The filesystem the files are in. Many systems like HDFS or S3 don’t support append operations, so the only solution is to read each file, concatenate it in-memory and write the output. Obviously if this is done in-memory it might not be possible in Big Data contexts.
The file format you are using. Many file formats do not support simply appending to the end of a file, so again only in-memory processing with a library that understands the format can be done.
The compression format being used. Same as before: you can’t simply cat two zip files expecting them to magically merge.

So again, there’s no easy, works-for-all solution here.

The S3 workaround

If you are dealing with plain-text, S3-stored datsets, there’s some light at the end of the tunnel. S3 allows for multipart upload operations, which let users upload/copy large files at faster speeds by (like Spark does) dividing them into smaller chunks and submitting them individually.

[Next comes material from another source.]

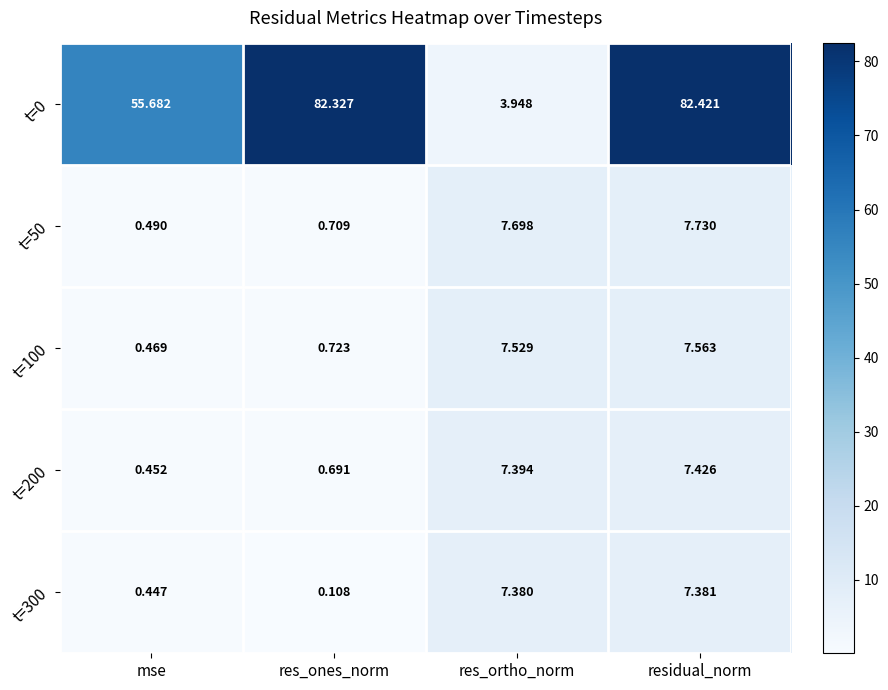

Where is t=100 nearest to the value 4?

res_ones_norm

Multipart uploads can be used to copy, and in this case one could do one-to-many or many-to-one operations - the latter being exactly what we want here. AWS demonstrates such a scenario with the Ruby SDK here, but it could be implemented in any language, and it could be sped up with threading since multipart uploads can be concurrent. A simple test on my end reveals ~10 seconds to compact 1GB worth of JSON files - which is actually pretty good.

Conclusion

This is a complex problem that has more to do with industry standards than with any application in particular - data processing and visualization tools have to start accepting a path rather than a file as the input.

If you are using S3, writing your own custom process to compact uncompressed, plain-text files is possible. If you are running your data processing workloads using AWS Glue for instance, writing a simple Python Shell job that runs after your main Spark job and compacts all files should be quite simple and effective. Even more so, now that Glue supports custom connectors one could create a custom connector that writes all data to a single S3 object - although I imagine there’s several limitations here such as the S3 transaction limit, and the fact that S3 doesn’t really favor submitting large volumes of requests towards the same key. Also there’s a 5MB minimum size for multipart parts - which means jobs will fail if partitions are smaller than that.

In any case this is not something easy to solve, and there’s definitely room for a cool project here.